-- REQUEST --
Please lay out the lines below as a numbered list, leaving out any blank lines. Start with the first line of the items and go on through the line containing "performers – headlined".

INPUT DATA START

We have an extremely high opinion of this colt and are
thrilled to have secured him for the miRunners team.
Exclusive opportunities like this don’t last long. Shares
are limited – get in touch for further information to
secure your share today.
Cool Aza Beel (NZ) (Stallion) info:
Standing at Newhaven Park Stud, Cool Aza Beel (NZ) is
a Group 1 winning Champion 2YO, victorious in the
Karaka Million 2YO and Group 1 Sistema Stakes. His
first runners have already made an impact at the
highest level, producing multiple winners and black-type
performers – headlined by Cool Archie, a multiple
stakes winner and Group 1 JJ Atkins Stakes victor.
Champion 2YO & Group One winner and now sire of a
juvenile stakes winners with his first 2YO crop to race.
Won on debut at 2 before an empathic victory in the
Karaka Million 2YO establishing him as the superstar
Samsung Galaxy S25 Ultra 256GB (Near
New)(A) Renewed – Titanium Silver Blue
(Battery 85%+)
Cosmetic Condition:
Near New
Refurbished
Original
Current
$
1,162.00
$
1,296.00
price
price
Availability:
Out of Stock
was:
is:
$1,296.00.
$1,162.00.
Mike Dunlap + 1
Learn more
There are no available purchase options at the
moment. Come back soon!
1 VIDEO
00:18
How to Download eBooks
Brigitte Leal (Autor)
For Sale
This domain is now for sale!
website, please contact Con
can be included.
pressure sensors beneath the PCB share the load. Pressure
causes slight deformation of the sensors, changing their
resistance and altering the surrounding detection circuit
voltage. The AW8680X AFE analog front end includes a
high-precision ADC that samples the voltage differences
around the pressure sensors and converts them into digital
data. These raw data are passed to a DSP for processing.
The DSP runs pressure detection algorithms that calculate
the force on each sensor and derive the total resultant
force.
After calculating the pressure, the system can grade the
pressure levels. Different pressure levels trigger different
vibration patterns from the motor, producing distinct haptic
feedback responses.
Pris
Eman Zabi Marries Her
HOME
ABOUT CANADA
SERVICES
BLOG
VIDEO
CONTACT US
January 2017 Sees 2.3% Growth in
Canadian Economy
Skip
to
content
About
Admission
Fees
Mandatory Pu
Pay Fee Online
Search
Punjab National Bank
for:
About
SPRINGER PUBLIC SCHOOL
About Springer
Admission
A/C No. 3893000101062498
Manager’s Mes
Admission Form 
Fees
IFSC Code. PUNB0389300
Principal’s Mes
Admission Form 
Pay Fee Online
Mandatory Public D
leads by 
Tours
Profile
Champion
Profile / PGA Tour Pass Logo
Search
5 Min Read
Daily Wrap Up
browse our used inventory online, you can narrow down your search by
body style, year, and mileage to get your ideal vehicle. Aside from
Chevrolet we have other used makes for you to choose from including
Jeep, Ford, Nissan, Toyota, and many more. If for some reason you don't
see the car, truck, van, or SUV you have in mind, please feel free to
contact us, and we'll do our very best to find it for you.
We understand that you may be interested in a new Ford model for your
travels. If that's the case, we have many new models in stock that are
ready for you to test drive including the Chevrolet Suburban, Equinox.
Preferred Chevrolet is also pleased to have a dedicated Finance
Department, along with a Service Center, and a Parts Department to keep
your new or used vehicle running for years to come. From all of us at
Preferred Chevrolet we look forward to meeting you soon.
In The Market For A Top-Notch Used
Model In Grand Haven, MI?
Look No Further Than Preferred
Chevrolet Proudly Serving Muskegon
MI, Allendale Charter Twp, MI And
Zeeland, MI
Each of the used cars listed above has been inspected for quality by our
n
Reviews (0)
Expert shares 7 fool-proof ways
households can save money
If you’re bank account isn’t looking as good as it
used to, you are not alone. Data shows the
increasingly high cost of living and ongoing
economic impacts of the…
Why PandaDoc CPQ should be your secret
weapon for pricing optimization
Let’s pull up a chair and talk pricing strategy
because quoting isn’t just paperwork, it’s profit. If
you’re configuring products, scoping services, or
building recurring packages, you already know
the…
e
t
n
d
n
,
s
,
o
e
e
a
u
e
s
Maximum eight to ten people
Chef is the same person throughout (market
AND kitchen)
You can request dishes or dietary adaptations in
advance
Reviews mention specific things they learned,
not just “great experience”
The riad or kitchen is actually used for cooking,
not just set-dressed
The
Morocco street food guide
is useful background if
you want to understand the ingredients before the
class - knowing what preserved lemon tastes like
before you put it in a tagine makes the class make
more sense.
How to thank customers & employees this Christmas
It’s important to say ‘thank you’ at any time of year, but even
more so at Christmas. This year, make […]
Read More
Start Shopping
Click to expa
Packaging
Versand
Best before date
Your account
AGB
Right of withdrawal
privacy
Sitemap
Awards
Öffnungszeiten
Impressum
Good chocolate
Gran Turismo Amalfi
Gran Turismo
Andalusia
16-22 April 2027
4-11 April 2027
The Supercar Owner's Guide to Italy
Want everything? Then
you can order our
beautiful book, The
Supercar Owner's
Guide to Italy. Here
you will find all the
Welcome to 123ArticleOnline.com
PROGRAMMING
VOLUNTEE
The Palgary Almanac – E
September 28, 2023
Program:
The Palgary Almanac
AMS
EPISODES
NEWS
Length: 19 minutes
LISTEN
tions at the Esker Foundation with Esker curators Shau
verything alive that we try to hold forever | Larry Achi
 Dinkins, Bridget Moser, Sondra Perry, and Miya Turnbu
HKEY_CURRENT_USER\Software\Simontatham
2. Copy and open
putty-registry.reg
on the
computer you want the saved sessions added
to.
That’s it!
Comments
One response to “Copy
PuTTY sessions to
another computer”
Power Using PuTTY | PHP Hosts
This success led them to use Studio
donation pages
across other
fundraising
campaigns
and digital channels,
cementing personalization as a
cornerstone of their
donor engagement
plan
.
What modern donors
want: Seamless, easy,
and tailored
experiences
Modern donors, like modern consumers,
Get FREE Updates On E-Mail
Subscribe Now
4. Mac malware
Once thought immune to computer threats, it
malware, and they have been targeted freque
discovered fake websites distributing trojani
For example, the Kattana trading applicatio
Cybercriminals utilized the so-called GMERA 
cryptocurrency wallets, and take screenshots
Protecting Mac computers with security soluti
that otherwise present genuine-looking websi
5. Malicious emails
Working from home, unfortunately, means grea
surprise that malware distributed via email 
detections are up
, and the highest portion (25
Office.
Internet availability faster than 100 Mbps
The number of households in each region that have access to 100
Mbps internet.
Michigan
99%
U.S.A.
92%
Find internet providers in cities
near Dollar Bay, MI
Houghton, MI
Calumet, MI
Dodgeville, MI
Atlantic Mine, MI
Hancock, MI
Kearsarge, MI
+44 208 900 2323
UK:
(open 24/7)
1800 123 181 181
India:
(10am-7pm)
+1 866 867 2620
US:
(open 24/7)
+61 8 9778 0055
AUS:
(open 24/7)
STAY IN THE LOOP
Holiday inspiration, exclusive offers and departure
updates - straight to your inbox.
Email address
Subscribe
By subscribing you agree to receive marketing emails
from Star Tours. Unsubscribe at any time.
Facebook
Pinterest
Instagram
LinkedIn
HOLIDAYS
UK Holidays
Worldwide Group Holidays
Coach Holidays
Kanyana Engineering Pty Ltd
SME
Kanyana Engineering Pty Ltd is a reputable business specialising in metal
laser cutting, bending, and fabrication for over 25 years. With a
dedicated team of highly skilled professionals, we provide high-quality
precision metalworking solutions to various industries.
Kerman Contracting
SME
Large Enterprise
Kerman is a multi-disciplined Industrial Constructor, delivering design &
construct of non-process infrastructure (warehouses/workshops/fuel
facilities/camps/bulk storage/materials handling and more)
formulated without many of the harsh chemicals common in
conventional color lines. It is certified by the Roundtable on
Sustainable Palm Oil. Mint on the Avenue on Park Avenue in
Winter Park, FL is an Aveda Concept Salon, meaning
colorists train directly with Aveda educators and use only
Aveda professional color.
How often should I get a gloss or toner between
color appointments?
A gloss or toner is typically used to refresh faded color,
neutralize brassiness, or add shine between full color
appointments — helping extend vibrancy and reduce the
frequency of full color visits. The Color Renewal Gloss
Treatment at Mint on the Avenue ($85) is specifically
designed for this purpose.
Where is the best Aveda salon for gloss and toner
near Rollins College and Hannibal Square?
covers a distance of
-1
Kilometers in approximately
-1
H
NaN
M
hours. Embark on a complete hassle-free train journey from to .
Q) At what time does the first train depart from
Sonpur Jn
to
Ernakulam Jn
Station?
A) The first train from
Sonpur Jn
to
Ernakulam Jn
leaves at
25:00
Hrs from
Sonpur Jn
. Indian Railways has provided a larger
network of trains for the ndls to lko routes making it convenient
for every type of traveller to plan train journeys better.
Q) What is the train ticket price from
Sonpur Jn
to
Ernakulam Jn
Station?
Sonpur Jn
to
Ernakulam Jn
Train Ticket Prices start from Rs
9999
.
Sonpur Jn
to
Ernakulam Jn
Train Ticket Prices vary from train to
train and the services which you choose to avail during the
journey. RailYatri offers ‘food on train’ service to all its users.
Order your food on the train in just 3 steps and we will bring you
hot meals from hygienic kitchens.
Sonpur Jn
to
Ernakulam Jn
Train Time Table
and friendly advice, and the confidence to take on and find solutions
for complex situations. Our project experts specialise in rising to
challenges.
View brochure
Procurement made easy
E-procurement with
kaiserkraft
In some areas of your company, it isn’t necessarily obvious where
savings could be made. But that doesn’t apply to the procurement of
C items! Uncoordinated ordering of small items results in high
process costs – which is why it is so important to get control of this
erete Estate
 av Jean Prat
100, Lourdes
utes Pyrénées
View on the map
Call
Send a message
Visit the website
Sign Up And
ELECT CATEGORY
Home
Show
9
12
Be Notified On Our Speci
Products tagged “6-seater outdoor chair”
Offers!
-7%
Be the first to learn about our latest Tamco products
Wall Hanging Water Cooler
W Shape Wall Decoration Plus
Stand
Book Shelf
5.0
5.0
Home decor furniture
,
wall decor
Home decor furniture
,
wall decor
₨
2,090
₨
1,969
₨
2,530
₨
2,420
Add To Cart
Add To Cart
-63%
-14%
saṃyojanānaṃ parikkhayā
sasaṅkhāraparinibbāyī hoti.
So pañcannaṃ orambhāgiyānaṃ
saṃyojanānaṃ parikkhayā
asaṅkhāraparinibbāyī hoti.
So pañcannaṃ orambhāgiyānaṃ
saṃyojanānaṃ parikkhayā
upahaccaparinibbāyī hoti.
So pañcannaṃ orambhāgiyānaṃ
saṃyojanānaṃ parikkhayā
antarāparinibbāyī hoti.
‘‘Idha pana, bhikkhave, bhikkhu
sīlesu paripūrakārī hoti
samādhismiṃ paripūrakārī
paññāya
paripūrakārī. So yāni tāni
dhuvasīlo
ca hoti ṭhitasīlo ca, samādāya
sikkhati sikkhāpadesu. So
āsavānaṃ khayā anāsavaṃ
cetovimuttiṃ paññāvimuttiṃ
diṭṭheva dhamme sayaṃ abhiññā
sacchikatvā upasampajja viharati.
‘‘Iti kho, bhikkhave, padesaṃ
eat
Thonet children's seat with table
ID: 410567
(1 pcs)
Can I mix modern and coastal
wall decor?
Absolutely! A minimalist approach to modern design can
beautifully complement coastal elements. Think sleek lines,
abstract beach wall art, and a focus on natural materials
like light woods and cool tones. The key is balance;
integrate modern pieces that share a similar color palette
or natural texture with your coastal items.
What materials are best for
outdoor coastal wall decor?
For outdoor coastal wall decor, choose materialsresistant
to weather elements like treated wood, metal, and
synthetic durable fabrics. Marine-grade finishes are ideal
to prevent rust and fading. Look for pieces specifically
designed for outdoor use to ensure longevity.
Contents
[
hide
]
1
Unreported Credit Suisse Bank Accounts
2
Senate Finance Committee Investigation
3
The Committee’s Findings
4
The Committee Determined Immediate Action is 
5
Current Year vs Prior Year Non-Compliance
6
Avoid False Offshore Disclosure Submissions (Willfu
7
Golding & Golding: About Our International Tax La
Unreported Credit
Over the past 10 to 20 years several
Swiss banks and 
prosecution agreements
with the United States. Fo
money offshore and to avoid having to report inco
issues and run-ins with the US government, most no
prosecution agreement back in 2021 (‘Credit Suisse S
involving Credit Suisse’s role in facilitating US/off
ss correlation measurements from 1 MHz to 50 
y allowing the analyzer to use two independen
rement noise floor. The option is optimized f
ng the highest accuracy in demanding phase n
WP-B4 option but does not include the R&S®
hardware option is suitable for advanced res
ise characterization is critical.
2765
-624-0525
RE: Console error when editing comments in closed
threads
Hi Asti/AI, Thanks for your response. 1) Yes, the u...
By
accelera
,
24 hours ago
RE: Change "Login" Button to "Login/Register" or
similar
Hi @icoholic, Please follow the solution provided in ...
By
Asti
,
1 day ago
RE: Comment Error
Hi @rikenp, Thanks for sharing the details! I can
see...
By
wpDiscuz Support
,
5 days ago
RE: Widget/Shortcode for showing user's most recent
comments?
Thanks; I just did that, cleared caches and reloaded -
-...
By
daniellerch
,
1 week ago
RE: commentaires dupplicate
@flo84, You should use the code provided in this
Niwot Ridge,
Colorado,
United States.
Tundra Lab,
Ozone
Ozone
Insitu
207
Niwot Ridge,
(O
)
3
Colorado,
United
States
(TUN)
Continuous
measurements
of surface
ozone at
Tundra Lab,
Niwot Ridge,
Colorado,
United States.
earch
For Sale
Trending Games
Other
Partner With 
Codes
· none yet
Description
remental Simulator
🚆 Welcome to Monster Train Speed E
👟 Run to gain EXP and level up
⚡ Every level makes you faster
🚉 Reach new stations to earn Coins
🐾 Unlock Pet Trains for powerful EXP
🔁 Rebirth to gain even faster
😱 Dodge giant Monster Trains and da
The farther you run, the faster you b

INPUT DATA END

-- SOLUTION TO THE EXERCISE --
1. We have an extremely high opinion of this colt and are
2. thrilled to have secured him for the miRunners team.
3. Exclusive opportunities like this don’t last long. Shares
4. are limited – get in touch for further information to
5. secure your share today.
6. Cool Aza Beel (NZ) (Stallion) info:
7. Standing at Newhaven Park Stud, Cool Aza Beel (NZ) is
8. a Group 1 winning Champion 2YO, victorious in the
9. Karaka Million 2YO and Group 1 Sistema Stakes. His
10. first runners have already made an impact at the
11. highest level, producing multiple winners and black-type
12. performers – headlined by Cool Archie, a multiple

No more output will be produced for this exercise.